The funds donated by this newsletter’s paid subscribers allowed me to hire Lisa Berry Blackstock. I paid her initial fee, and then Jenny and her husband paid the remainder. Lisa, who I feature in my book, Never Pay the First Bill, is a pro. She dug in and immediately found big problems.
The surgeon couldn’t be bothered to help.
It’s tempting to blame Cigna for denying payment for the surgery, but Lisa said the surgeon’s office provided incomplete information to get the operation pre-authorized. Then the surgeon took $125,000 cash from the family. Lisa contacted the surgeon’s office to see if they would provide the documentation to Cigna on the back end. That could enable the insurance company to pay for the operation, so Jenny could get reimbursed. The surgeon’s office refused. He had a signed contract from Jenny and $125,000. His office staff couldn’t be bothered with helping the family recover their money. I’m not naming the surgeon or the hospital in this story, because Jenny’s daughter might someday need to return to them for medical care.
The plastic surgeon’s billing department had double-dipped.
Lisa suggested that Jenny request an itemized receipt for the plastic surgeon’s fee, so it could be written off as a deduction on her income taxes. They discovered that the plastic surgeon had already been fully reimbursed by her insurance company — without telling her. That resulted in an $18,000 refund of the money Jenny had paid. That’s disturbing — but also a big win!
The hospital’s balance bill contained many mistakes.
Lisa found multiple errors in the hospital’s balance bill.
• There was still the problem with Blue Cross Blue Shield being billed, when it should have been Cigna.
• The markup on the screws used in the spinal surgery was 50% higher than the prices listed on the hospital’s website.
• The itemized bill included a mysterious $14,582 “surcharge” that the hospital claimed was some sort of state tax. There was no such tax, Lisa said.
• Jenny’s family had paid $98,902 for the hospital bill, but the itemized bill showed the payment as $96,208 – an obvious error an elementary schooler could have identified.
It took Lisa about 15 hours, dozens of phone calls and several FedEx letters to billing departments, but the hospital eventually dropped the entire balance bill. Bam – $69,805 saved. Another big win. But again, it feels bittersweet to me. The surgeon charged an exorbitant price and refused to help the family get it covered by insurance. That’s a cruel and uncaring way to treat a family in need. Plus, at that price we know it creates issues with access to care. Jenny recognizes that most families would not have the means to pay cash for such an operation.
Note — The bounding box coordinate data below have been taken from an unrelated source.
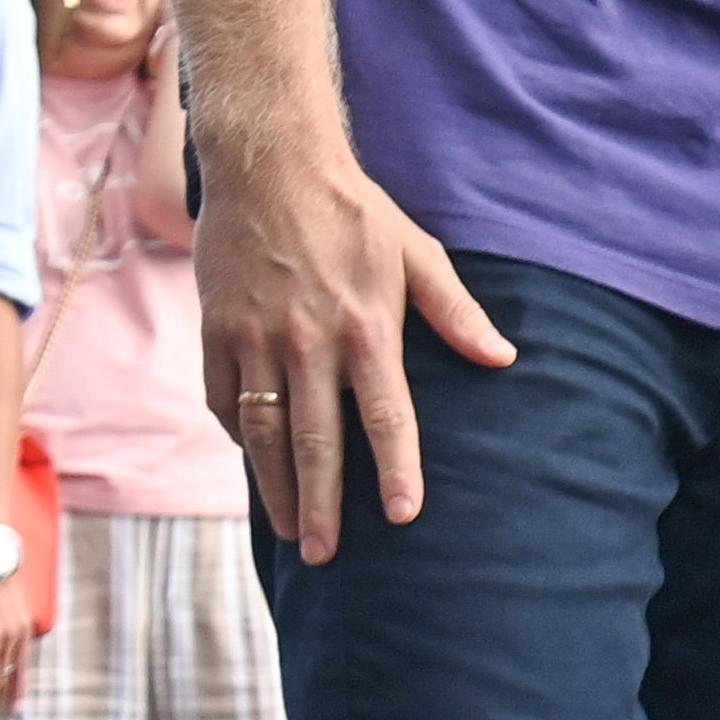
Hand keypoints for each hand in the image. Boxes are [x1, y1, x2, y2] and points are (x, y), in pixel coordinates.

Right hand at [193, 138, 513, 559]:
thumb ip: (456, 314)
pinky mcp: (215, 331)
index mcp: (366, 329)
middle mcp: (308, 342)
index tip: (402, 516)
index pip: (386, 416)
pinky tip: (256, 464)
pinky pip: (225, 399)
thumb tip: (503, 358)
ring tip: (289, 531)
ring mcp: (255, 339)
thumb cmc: (354, 212)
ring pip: (263, 431)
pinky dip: (240, 436)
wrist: (268, 164)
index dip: (395, 470)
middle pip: (316, 440)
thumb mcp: (418, 254)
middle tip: (326, 555)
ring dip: (276, 487)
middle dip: (323, 504)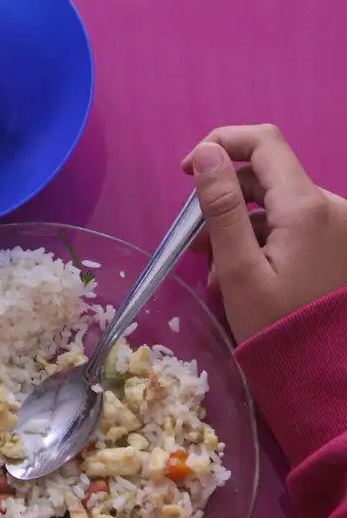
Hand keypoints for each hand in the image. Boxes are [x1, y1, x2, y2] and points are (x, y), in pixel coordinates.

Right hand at [183, 124, 346, 341]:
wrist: (326, 375)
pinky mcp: (336, 244)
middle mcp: (330, 207)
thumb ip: (221, 206)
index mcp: (306, 206)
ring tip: (214, 271)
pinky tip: (240, 276)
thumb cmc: (276, 324)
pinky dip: (260, 240)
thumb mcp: (238, 268)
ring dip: (237, 227)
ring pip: (274, 204)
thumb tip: (205, 152)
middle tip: (194, 241)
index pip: (263, 141)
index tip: (186, 172)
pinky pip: (290, 225)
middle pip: (264, 176)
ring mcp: (336, 226)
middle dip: (222, 200)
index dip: (220, 143)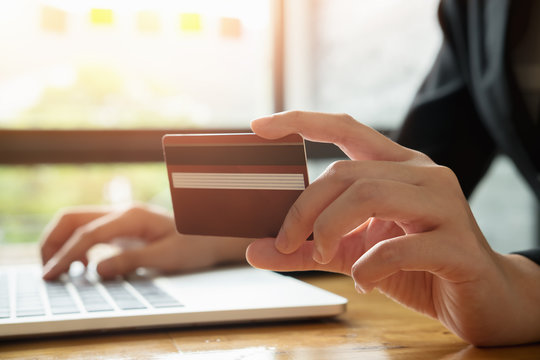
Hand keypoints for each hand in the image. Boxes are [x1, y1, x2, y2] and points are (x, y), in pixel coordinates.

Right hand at [41, 204, 249, 279]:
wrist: (212, 234)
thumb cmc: (195, 243)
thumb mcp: (167, 256)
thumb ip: (132, 261)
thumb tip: (97, 270)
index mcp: (133, 216)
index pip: (89, 234)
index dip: (66, 255)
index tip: (52, 274)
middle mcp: (123, 211)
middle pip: (73, 218)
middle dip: (53, 242)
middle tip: (48, 272)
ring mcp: (121, 217)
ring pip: (77, 222)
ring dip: (61, 242)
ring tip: (58, 271)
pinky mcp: (122, 227)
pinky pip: (89, 231)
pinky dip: (75, 245)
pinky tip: (78, 265)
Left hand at [246, 111, 539, 345]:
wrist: (482, 299)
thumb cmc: (417, 266)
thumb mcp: (354, 253)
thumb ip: (308, 249)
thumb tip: (256, 251)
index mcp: (397, 167)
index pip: (346, 128)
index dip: (302, 121)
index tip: (260, 124)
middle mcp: (422, 175)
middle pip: (346, 173)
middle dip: (304, 209)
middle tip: (287, 242)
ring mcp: (444, 205)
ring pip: (371, 195)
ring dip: (330, 228)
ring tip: (322, 256)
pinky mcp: (457, 244)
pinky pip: (400, 247)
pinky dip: (369, 266)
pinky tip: (364, 280)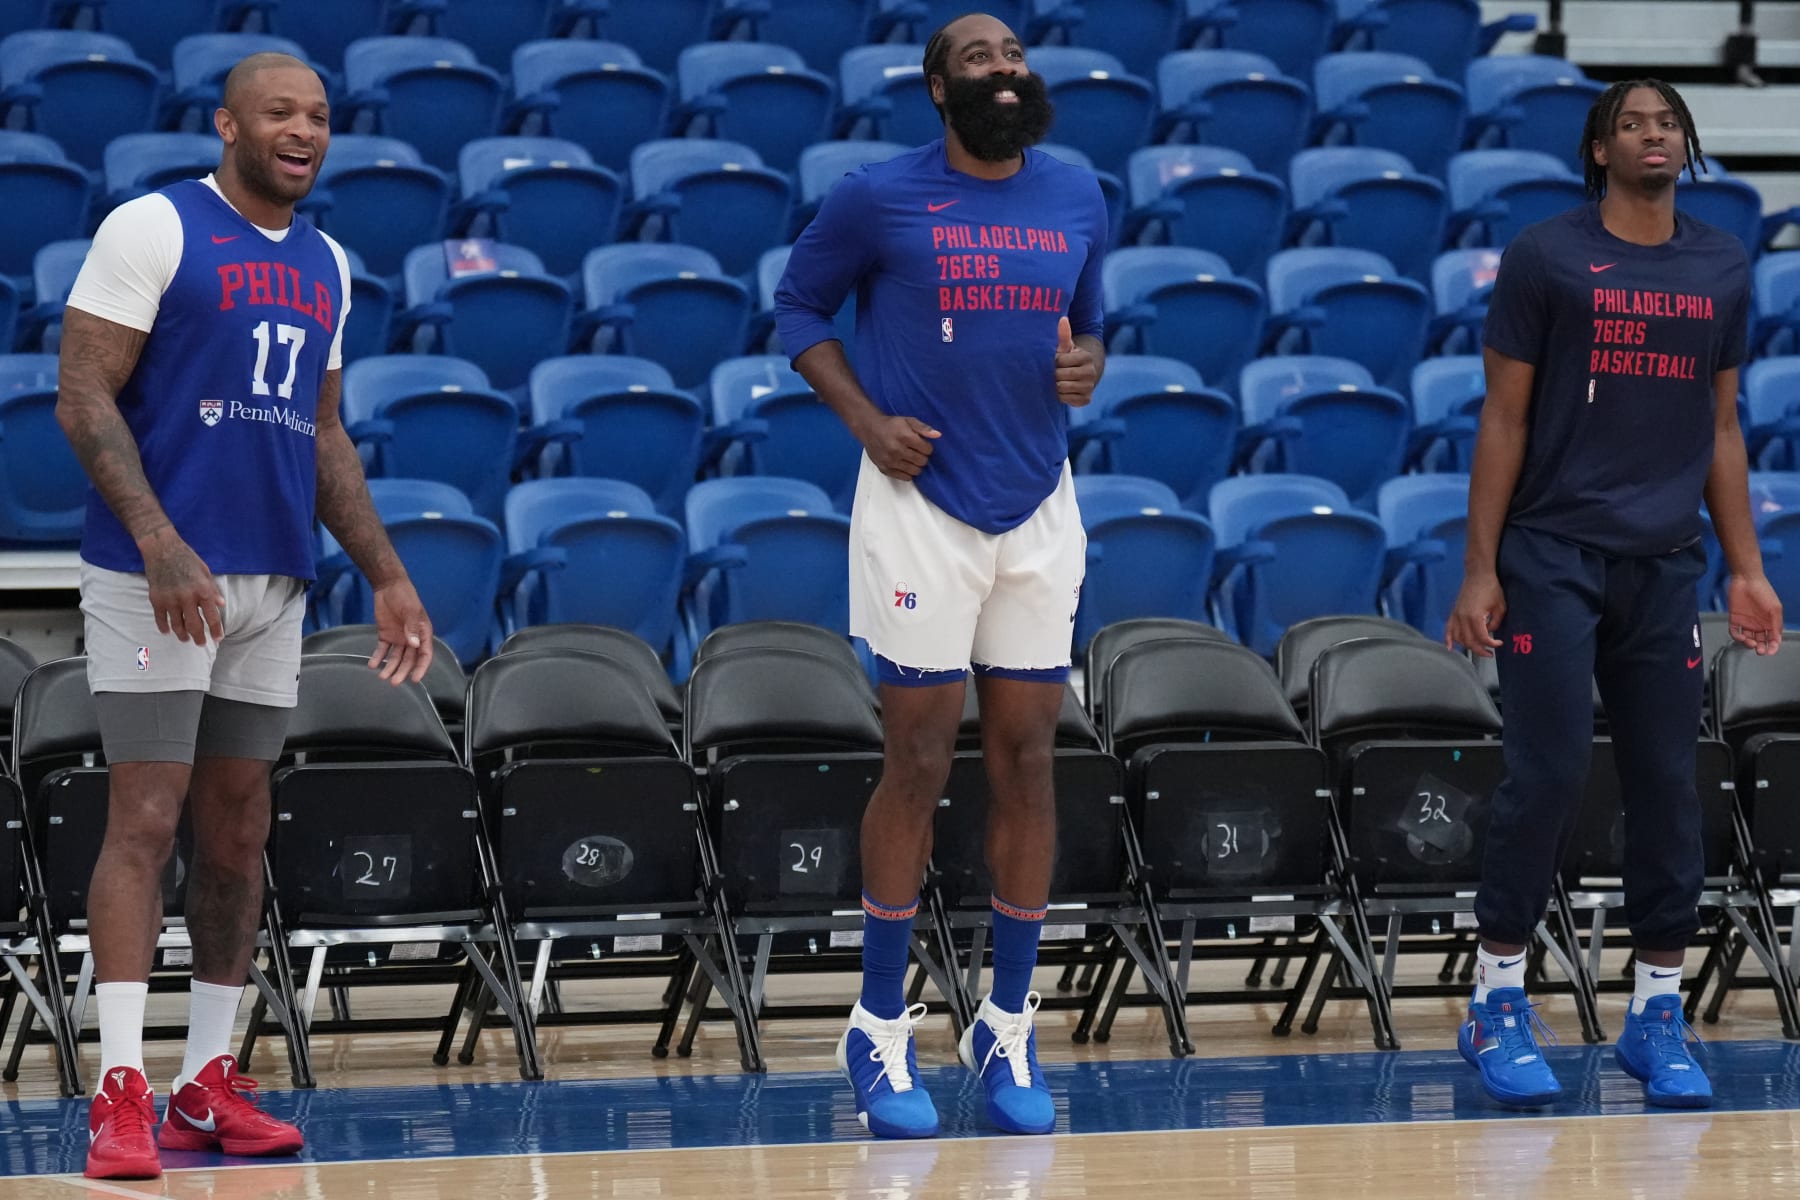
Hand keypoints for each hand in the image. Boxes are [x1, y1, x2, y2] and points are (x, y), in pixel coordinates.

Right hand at [141, 530, 224, 644]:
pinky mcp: (156, 599)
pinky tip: (168, 632)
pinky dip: (164, 627)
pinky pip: (160, 619)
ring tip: (186, 639)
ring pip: (177, 625)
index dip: (216, 630)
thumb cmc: (187, 558)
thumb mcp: (206, 572)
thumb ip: (213, 590)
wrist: (162, 549)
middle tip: (202, 644)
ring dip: (182, 635)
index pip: (212, 617)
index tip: (218, 639)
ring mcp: (170, 600)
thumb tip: (221, 605)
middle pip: (195, 626)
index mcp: (203, 591)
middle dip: (199, 638)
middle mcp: (187, 598)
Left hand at [368, 578, 432, 683]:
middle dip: (402, 671)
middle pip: (409, 659)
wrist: (388, 586)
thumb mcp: (410, 610)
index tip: (415, 678)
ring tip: (382, 676)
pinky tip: (372, 665)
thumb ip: (412, 627)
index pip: (425, 654)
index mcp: (423, 633)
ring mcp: (399, 638)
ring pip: (396, 658)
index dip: (421, 667)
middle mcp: (412, 639)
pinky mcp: (386, 635)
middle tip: (394, 681)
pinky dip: (378, 658)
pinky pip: (383, 650)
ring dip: (390, 667)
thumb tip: (413, 644)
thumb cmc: (405, 596)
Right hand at [859, 413, 940, 479]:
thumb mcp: (909, 421)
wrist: (870, 429)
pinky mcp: (885, 469)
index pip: (927, 450)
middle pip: (922, 461)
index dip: (927, 447)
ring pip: (915, 471)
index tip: (922, 444)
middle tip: (916, 451)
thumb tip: (938, 435)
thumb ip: (924, 428)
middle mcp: (897, 450)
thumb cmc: (892, 425)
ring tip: (911, 458)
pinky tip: (904, 464)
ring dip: (916, 466)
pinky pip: (904, 478)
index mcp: (904, 437)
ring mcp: (890, 461)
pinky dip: (908, 473)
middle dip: (922, 457)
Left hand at [1055, 316, 1096, 407]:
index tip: (1055, 361)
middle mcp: (1091, 372)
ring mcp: (1089, 387)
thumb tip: (1062, 319)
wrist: (1081, 376)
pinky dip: (1060, 396)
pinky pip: (1065, 399)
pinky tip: (1062, 390)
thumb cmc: (1068, 358)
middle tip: (1055, 372)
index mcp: (1086, 357)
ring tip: (1058, 380)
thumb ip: (1063, 335)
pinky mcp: (1086, 400)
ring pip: (1061, 388)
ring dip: (1055, 385)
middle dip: (1053, 374)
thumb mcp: (1066, 347)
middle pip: (1060, 376)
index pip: (1059, 361)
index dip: (1053, 362)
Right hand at [1445, 570, 1505, 656]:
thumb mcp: (1500, 607)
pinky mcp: (1453, 612)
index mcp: (1475, 617)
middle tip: (1489, 653)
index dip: (1492, 644)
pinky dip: (1448, 639)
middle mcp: (1463, 618)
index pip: (1482, 638)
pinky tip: (1450, 647)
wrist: (1478, 574)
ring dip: (1467, 646)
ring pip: (1458, 638)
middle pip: (1469, 641)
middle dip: (1480, 650)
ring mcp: (1456, 615)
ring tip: (1476, 649)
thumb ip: (1495, 623)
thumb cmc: (1491, 588)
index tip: (1499, 644)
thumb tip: (1489, 631)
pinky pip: (1448, 629)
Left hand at [1724, 573, 1782, 655]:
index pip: (1772, 639)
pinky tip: (1741, 637)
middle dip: (1760, 648)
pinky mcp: (1735, 619)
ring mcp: (1746, 622)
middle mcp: (1758, 624)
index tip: (1771, 651)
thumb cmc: (1763, 591)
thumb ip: (1776, 624)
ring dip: (1749, 643)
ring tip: (1750, 642)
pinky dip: (1737, 637)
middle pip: (1760, 641)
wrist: (1746, 579)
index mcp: (1770, 622)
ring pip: (1747, 638)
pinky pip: (1734, 632)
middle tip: (1760, 650)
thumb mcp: (1775, 609)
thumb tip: (1777, 638)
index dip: (1773, 647)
Lisa said the case underscores the importance of bringing in a patient advocate early – especially when the stakes are high. Earlier in her career she did estate planning, a field where people know they need an expert and readily hire one for guidance. People need to bring in a professional patient advocate to assist with their medical decisions, she said. If she had been involved earlier, she might have been able to get the surgeon’s fee covered by insurance. When health care providers are setting cash prices, Lisa said, they know they can name any cash price on any given day. “There are no price constraints on cash pricing,” Lisa said. “Often, there’s no legitimate basis to what you are being charged – none, absolutely zero.”
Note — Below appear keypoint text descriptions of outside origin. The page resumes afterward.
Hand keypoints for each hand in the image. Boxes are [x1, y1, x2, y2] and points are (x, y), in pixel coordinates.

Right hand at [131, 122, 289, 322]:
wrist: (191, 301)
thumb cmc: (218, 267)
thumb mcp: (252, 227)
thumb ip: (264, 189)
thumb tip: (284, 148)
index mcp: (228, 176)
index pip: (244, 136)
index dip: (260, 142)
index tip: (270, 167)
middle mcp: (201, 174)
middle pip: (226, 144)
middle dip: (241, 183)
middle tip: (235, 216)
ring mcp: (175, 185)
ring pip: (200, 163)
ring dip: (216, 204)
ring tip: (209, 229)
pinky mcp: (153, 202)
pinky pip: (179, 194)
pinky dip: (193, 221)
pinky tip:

Jenny feels like she’s been bludgeoned by the American health care system – the same system she has to trust for the ongoing care of her daughter. “This shouldn’t be happening,” she said. “This isn’t right. It’s just unfair.”
A similar bludgeoning, by the way, is what happens every day to employers and working Americans, who keep paying more and more for health care and getting less and less for their money. After months of anxiety and sleepless nights over the bogus bill, Jenny is also irked that the hospital never did admit fault. It just wrote off the balance to zero. That’s a nice outcome, but doesn’t reassure her that the same thing won’t happen again to someone else. “Not to sound too negative, but I think our health system is extremely dysfunctional,” Jenny said.